Jugendbeschäftigung und Resilienz fördern in Zentralamerika (CaPAZ II)
- IATI Maßnahmen-ID
- DE-1-202121382
- Maßnahmenstatus
- Laufend
- Land / Region
- Zentralamerika, Karibik & Mexiko
- Finanzierungsvolumen
- € 6.980.000,00
- Kofinanzierter Betrag
- € 0,00
- Gesamtausgaben/-auszahlungen
- € 6.290.585,06
- Noch verfügbar
- € 689.414,94
- Finanzier
- Bundesministerium für wirtschaftliche Zusammenarbeit und Entwicklung (BMZ) (DE-1)
- Finanzierungsart
- Zuschuss
- Laufzeit
- 01.02.2023 - 31.05.2026 (geplant)
- Startdatum
- 01.02.2023
- Geplantes Enddatum
- 31.05.2026
- Tatsächliches Enddatum
- -
- Durchführungs- / Trägerorganisation
- Deutsche Gesellschaft für Internationale Zusammenarbeit (GIZ) GmbH (XM-DAC-5-52)
- Trägerorganisation: Art
- 15
- Umsetzungspartner
- Sistema de la Integración Centroamericana
- Sektoren übergeordnet
- Staat und Zivilgesellschaft allgemein; Sekundarbildung; Sonstige soziale Infrastruktur und Dienste; Nichtübertragbare Krankheiten
- Sektoren untergeordnet
- Menschenrechte; Förderung von psychischer Gesundheit und Wohlergehen; Schaffung von Beschäftigungsmöglichkeiten; Berufliche Bildung
- Evaluierung
- Nein
- Zugehörige Dokumente
- Jugendbeschäftigung und Resilienz fördern in Zentralamerika (CaPAZ II) (Projektwebseite) URL: https://www.giz.de/projektdaten/projects.action?request_locale=de_DE&pn=202121382; Promotion of Youth Employment and Resilience in Central America (Projektwebseite) URL: https://projectdata.giz.de/projektdaten/projects.action?request_locale=en_GB&pn=202121382
- Aktuelle Datenversion vom
- 24.06.2026
Beschreibung
Ausgangssituation: Zwei von drei Personen in Guatemala, Honduras und El Salvador sind unter 30 Jahre alt.

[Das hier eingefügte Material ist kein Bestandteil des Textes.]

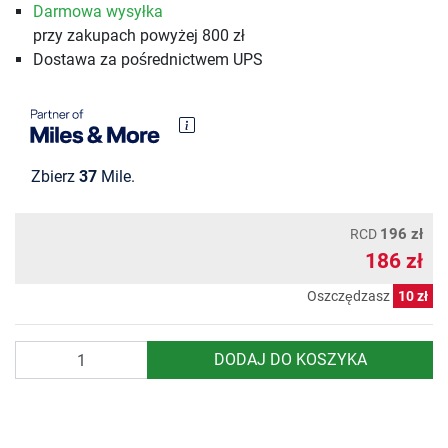
Darmowa wysyłka
przy zakupach powyżej 800 zł
Dostawa za pośrednictwem UPS
Zbierz
37
Mile.
196 zł
RCD
186 zł
Oszczędzasz
10 zł
Ilość
DODAJ DO KOSZYKA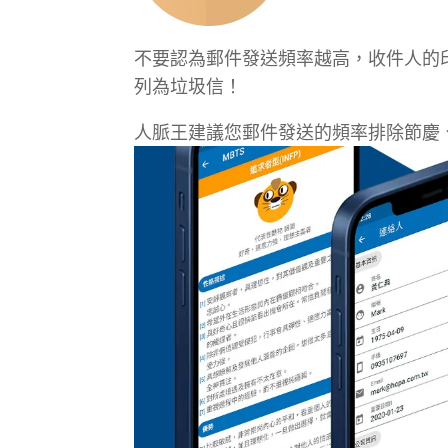
不要認為郵件發送頻率越高，收件人的
列為垃圾信！
人脈王建議您郵件發送的頻率排除節慶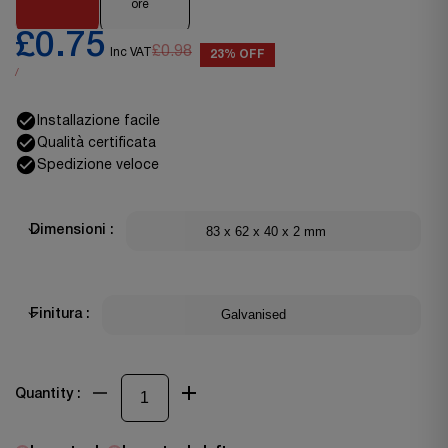
ore
£0.75
£0.98
Inc VAT
23% OFF
/
Installazione facile
Qualità certificata
Spedizione veloce
83 x 62 x 40 x 2 mm
Dimensioni :
Galvanised
Finitura :
Quantity :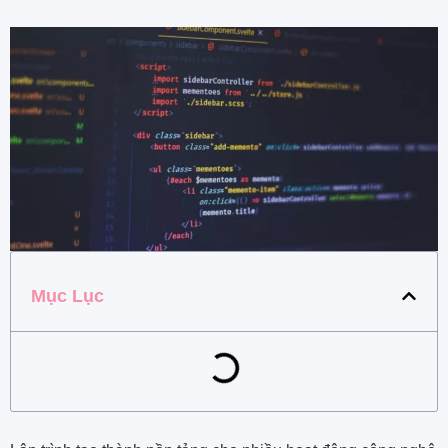
Mục Lục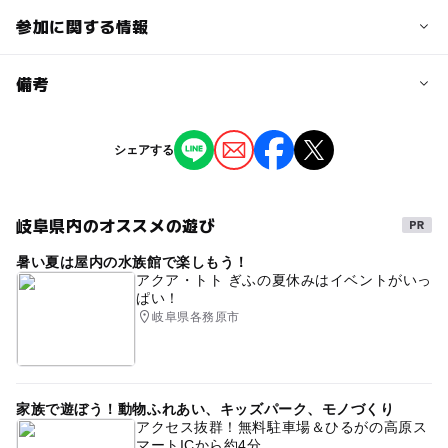
参加に関する情報
予約/応募
備考
問い合わせ先に直接ご確認ください。
※掲載の情報は天候や主催者側の都合などにより変更にな
シェアする
ることがあります。
情報提供：イベントバンク
岐阜県内のオススメの遊び
暑い夏は屋内の水族館で楽しもう！
アクア・トト ぎふの夏休みはイベントがいっ
ぱい！
岐阜県各務原市
家族で遊ぼう！動物ふれあい、キッズパーク、モノづくり
アクセス抜群！無料駐車場＆ひるがの高原ス
マートICから約4分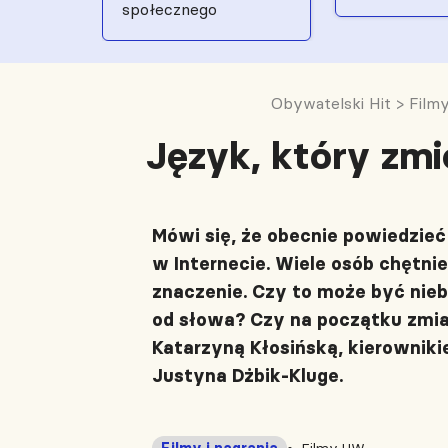
społecznego
Obywatelski Hit
>
Filmy
Język, który zmi
Mówi się, że obecnie powiedzie
w Internecie. Wiele osób chętni
znaczenie. Czy to może być nieb
od słowa? Czy na początku zmian
Katarzyną Kłosińską, kierowni
Justyna Dżbik-Kluge.
Filmy i nagrania
Filmy UW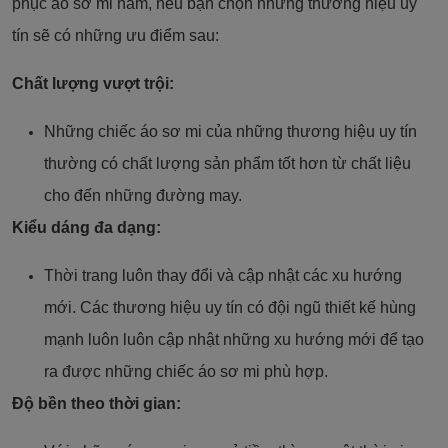
phục áo sơ mi nam, nếu bạn chọn những thương hiệu uy
tín sẽ có những ưu điểm sau:
Chất lượng vượt trội:
Những chiếc áo sơ mi của những thương hiệu uy tín
thường có chất lượng sản phẩm tốt hơn từ chất liệu
cho đến những đường may.
Kiểu dáng đa dạng:
Thời trang luôn thay đổi và cập nhật các xu hướng
mới. Các thương hiệu uy tín có đội ngũ thiết kế hùng
mạnh luôn luôn cập nhật những xu hướng mới để tạo
ra được những chiếc áo sơ mi phù hợp.
Độ bền theo thời gian: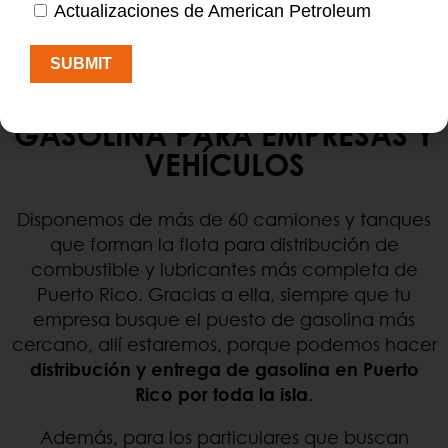
Actualizaciones de American Petroleum
SUBMIT
GASOLINA PARA EMPRESAS Y
VEHÍCULOS
Disponemos de más de 60 camiones y tanques
que forman la flota para distribución de
combustible y lubricantes más completa de
Puerto Rico. Gracias a ella, siempre que tu
empresa busque el puesto de gasolina más
cercano, allí estaremos, porque podemos hacer
distribución y entrega de gasolina en Puerto
Rico por toda la isla
.
Además, para los particulares que buscan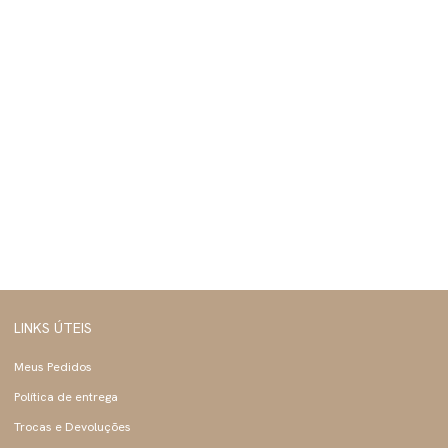
LINKS ÚTEIS
Meus Pedidos
Política de entrega
Trocas e Devoluções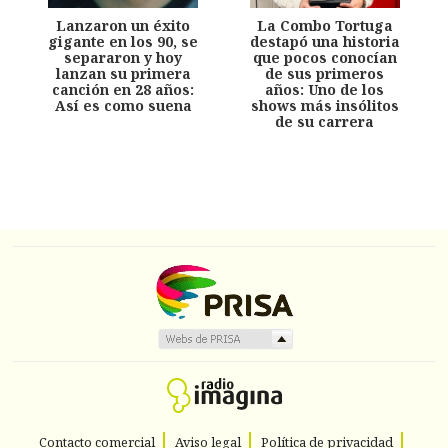
Lanzaron un éxito
La Combo Tortuga
gigante en los 90, se
destapó una historia
separaron y hoy
que pocos conocían
lanzan su primera
de sus primeros
canción en 28 años:
años: Uno de los
Así es como suena
shows más insólitos
de su carrera
Contacto comercial
Aviso legal
Política de privacidad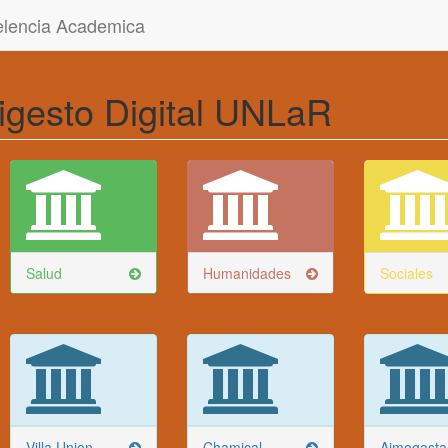
celencia Academica
igesto Digital UNLaR
Salud
Humanidades
Sociales
Villa Union
Chamical
Aimogasta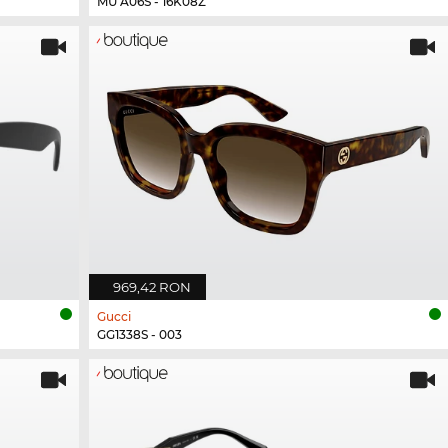
MU A06S - 16K08Z
969,42 RON
Gucci
GG1338S - 003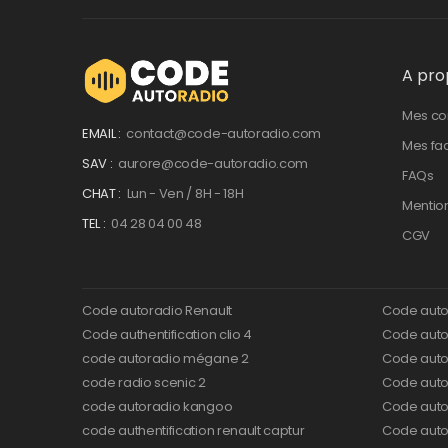
A pro
Mes c
EMAIL :
contact@code-autoradio.com
Mes fa
SAV :
aurore@code-autoradio.com
FAQs
CHAT :
Lun - Ven / 8H - 18H
Mentio
TEL :
04 28 04 00 48
CGV
Code autoradio Renault
Code auto
Code authentification clio 4
Code autor
code autoradio mégane 2
Code auto
code radio scenic 2
Code autor
code autoradio kangoo
Code auto
code authentification renault captur
Code auto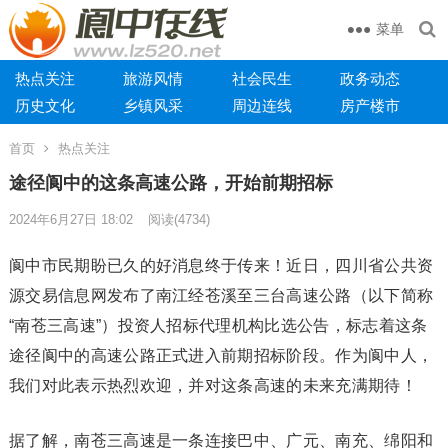
菜单
热点关注
旅游风情
社会民生
政务动态
历史文化
乡镇风采
周边连线
房产楼市
首页
热点关注
途径阆中的这条高速公路，开始前期招标
2024年6月27日 18:02
阅读
(4734)
阆中市民期盼已久的好消息终于传来！近日，四川省公共资
源交易信息网发布了南江经苍溪至三台高速公路（以下简称
“南苍三高速”）投资人招标代理机构比选公告，标志着这条
途径阆中的高速公路正式进入前期招标阶段。作为阆中人，
我们对此表示热烈欢迎，并对这条高速的未来充满期待！
据了解，南苍三高速是一条连接巴中、广元、南充、绵阳和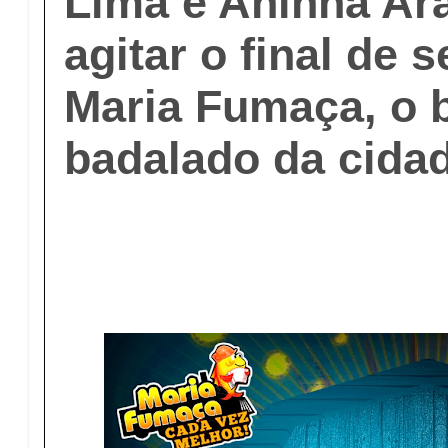
Lima e Aninha Ar
agitar o final de
Maria Fumaça, o 
badalado da cida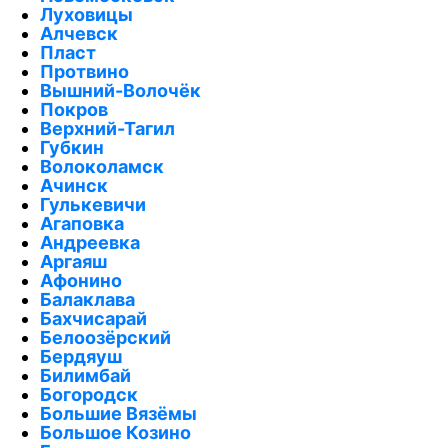
Луховицы
Алчевск
Пласт
Протвино
Вышний-Волочёк
Покров
Верхний-Тагил
Губкин
Волоколамск
Ачинск
Гулькевичи
Агаповка
Андреевка
Аргаяш
Афонино
Балаклава
Бахчисарай
Белоозёрский
Бердяуш
Билимбай
Богородск
Большие Вязёмы
Большое Козино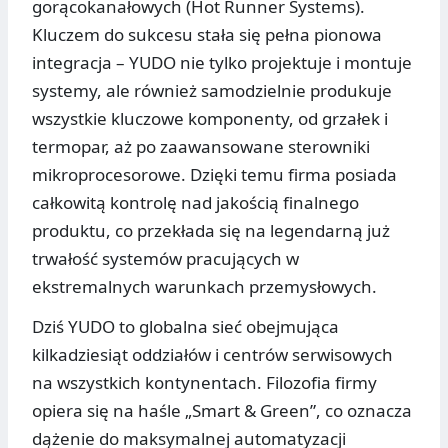
gorącokanałowych (Hot Runner Systems).
Kluczem do sukcesu stała się pełna pionowa
integracja – YUDO nie tylko projektuje i montuje
systemy, ale również samodzielnie produkuje
wszystkie kluczowe komponenty, od grzałek i
termopar, aż po zaawansowane sterowniki
mikroprocesorowe. Dzięki temu firma posiada
całkowitą kontrolę nad jakością finalnego
produktu, co przekłada się na legendarną już
trwałość systemów pracujących w
ekstremalnych warunkach przemysłowych.
Dziś YUDO to globalna sieć obejmująca
kilkadziesiąt oddziałów i centrów serwisowych
na wszystkich kontynentach. Filozofia firmy
opiera się na haśle „Smart & Green”, co oznacza
dążenie do maksymalnej automatyzacji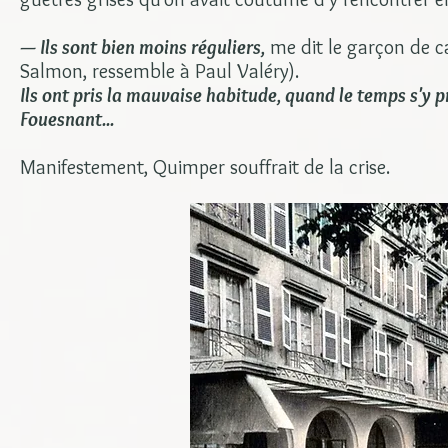
— Ils sont bien moins réguliers,
me dit le garçon de caf
Salmon, ressemble à Paul Valéry).
Ils ont pris la mauvaise habitude, quand le temps s'y pr
Fouesnant...
Manifestement, Quimper souffrait de la crise.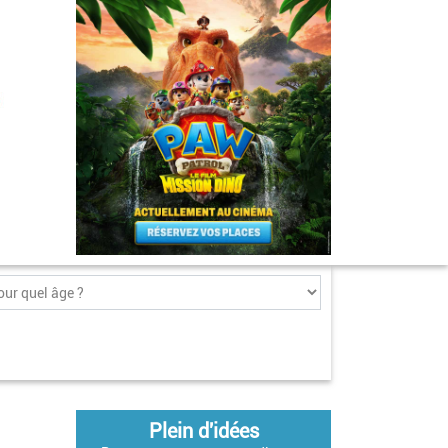
Plein d'idées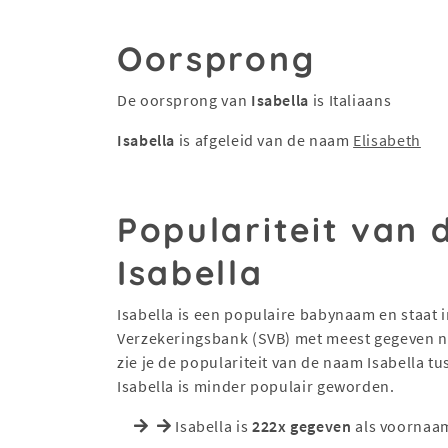
Oorsprong
De oorsprong van
Isabella
is Italiaans
Isabella
is afgeleid van de naam
Elisabeth
Populariteit van
Isabella
Isabella is een populaire babynaam en staat in
Verzekeringsbank (SVB) met meest gegeven na
zie je de populariteit van de naam Isabella 
Isabella is minder populair geworden.
Isabella is
222x gegeven
als voornaam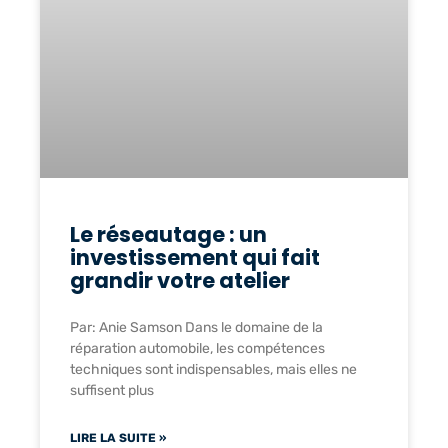
Le réseautage : un
investissement qui fait
grandir votre atelier
Par: Anie Samson Dans le domaine de la
réparation automobile, les compétences
techniques sont indispensables, mais elles ne
suffisent plus
LIRE LA SUITE »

Sie sind oft von sozialer Ausgrenzung und Gewalt betroffen. Mord ist zudem die häufigste Todesursache für Zehn- bis 19-Jährige. Soziale Ungleichheit und Diskriminierung verhindern den Zugang zur Berufsaus- und Fortbildung sowie zum Arbeitsmarkt. Junge Menschen erfahren außerdem Mehrfachdiskriminierung, wenn sie weiblich sind, der LGBTIQ-Community angehören oder mit einer Behinderung leben. Besonders problematisch ist die Situation für inhaftierte Jugendliche, vor allem Männer. Die Jugendarbeitslosigkeit und fehlende Perspektiven ebnen den Weg für Migration oder Rekrutierung durch Jugendbanden. Ziel: Jugendliche aus Stadtvierteln mit hohem Gewaltaufkommen haben ihre psychosoziale Resilienz und Beschäftigungsfähigkeit gestärkt und konnten Fähigkeiten entwickeln, die ihnen Alternativen zu Gewalt und irregulärer Migration bieten. Vorgehensweise: Das Projekt ist in vier Handlungsfeldern tätig: 1. Es schult Mitarbeitende lokaler und nationaler Einrichtungen sowie sozial aktive Jugendliche, um die psychosoziale Resilienz von Jugendlichen zu fördern. 2. In besonders gefährlichen Stadtvierteln baut es das non-formale Berufsbildungsangebot für mehrfachdiskriminierte Jugendliche aus. 3. Unternehmen, die grüne oder digitale Jobs anbieten, werden unterstützt, erfolgreiche Praktiken zu entwickeln, damit Jugendliche einen Job finden können. 4. Das Vorhaben setzt einen Jugendrechtsansatz um und erprobt, wie Jugendpartizipation in der Entwicklungszusammenarbeit gestaltet werden kann. Ein Jugendbeirat begleitet die Umsetzung. Politischer Partner ist das Generalsekretariat des Zentralamerikanischen Integrationssystems (Secretaría General del Sistema de la Integración Centroamericana, SG-SICA), der ausführende regionale Partner ist das Sekretariat für soziale Integration Zentralamerikas (Secretaría de la Integración Social Centroamericana, SISCA). Das Projekt fördert das gemeinsame Lernen zwischen Nachbarländern in Zentralamerika und berät regionale Akteure des Zentralamerikanischen Integrationssystems.